Worms in Trees Causing Homeowners Grief

San Antonio Express News
Sunday, April 24, 2005

By Molly Keck

This past week our office has been overwhelmed with calls from homeowners wondering what are the “little worms falling out of trees” that seem to be plaguing our city. These little critters are actually not worms, but little caterpillars commonly called “oak leaf rollers,” “inchworms,” or “cankerworms.” They spin strands of silk which can wrap entire oak trees when infestations are severe. They are most commonly found in oak trees, their preferred host, but can also infest other types of trees.

This year’s oak leaf rollers are much worse than recent years due to the mild winter and wet year we have enjoyed.

Oak leaf rollers are currently at their population peak and will hopefully start to diminish by the end of April, although some homeowners may not see relief until early May.

Oak leaf rollers are not only capable of defoliating entire oak trees, but many homeowners cannot spend time outdoors without being bombarded by caterpillars falling out of the trees.

It is important to understand that oak trees have been battling outbreaks of oak leaf rollers long before humans intervened. And in many cases, doing nothing is the best solution to the problem.

However, weakened or stressed trees are more susceptible to severe and irreversible damage by oak leaf rollers as well as other insects and may have to be treated with pesticides. And in residential areas, where trees are valued, protection is usually desired.

There are a variety of products available to treat your oak trees. Products that contain Bacillus thruingiensis or Bt will kill only the caterpillars and spare other insects, including beneficial insects. Insecticides with the active ingredient carbaryl are also effective as well as any other product labeled to treat “oakworms” or “caterpillars.” These are typically sprayed into the trees and kill the caterpillars that come in contact with the pesticide.

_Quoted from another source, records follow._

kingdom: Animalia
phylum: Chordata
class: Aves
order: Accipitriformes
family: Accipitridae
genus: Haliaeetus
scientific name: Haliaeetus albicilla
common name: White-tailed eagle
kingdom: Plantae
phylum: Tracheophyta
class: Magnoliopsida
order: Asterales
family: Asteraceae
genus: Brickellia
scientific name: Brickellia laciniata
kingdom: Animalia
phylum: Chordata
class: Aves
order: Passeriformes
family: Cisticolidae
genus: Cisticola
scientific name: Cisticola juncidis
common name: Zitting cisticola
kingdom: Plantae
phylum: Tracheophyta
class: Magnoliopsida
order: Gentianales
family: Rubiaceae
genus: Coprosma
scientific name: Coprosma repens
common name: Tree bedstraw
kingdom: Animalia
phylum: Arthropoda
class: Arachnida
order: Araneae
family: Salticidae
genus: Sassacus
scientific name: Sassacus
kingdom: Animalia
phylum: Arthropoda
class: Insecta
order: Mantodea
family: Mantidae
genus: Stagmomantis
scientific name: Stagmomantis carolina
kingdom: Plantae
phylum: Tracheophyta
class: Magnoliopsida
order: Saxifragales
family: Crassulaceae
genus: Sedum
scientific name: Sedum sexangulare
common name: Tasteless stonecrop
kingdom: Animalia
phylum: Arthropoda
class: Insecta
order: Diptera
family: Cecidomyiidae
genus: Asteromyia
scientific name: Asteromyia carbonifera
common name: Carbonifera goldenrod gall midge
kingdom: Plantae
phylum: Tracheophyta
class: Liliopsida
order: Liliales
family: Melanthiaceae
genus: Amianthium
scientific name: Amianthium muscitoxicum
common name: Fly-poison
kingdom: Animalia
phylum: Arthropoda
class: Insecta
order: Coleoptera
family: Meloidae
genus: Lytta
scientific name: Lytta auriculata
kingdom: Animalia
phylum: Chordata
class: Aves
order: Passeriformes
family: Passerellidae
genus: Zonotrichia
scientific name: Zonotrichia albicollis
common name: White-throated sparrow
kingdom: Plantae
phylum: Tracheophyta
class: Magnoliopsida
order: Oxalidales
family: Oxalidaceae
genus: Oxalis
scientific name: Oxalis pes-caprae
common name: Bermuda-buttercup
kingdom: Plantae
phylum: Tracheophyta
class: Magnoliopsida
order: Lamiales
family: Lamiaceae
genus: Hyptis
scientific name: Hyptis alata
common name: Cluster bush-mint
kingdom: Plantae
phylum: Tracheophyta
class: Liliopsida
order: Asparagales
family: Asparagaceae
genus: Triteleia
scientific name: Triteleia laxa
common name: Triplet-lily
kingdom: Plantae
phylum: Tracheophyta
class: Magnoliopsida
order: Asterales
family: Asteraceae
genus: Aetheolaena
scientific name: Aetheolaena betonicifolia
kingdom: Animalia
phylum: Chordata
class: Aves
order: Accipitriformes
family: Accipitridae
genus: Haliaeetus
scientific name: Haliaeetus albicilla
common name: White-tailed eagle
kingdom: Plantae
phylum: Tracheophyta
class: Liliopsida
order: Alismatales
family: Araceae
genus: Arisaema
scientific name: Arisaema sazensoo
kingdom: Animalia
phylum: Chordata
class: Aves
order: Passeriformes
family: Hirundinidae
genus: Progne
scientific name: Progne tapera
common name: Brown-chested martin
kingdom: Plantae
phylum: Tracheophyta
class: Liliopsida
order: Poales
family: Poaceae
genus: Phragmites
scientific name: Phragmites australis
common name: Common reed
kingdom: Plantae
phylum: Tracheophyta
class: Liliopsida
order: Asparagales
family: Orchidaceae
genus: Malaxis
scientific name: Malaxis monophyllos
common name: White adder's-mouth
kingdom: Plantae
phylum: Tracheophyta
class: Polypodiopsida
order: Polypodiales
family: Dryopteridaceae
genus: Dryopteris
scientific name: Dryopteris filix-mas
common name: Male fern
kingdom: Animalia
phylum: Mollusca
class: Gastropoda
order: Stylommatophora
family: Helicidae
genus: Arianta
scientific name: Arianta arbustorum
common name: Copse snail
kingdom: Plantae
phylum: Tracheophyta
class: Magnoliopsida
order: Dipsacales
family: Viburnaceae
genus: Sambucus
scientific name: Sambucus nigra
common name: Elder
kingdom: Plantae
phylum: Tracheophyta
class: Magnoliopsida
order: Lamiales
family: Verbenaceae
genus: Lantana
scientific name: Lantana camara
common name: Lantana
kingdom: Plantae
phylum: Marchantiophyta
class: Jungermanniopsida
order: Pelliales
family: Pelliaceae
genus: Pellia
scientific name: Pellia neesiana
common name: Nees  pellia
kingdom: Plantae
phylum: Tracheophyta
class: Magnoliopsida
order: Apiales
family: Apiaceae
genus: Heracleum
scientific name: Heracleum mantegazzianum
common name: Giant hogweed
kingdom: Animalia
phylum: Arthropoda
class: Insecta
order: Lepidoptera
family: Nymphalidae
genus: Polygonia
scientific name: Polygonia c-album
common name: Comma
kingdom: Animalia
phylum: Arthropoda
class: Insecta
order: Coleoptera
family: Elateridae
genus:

Treating the grass around the trees may kill off the surviving caterpillars and prevent them from becoming adult moths which will produce next year’s oak leaf rollers.

If you cannot or do not want to spray the trees yourself, a pest control company can do the work for you.

You can spray your trees now to kill oak leaf rollers on them currently, but the best source of control is to spray before the oak leaf rollers reach their population peak. This will help alleviate the problem before it starts. Next year, spray your trees late March or early April, when the caterpillars emerge, before any damage has been done.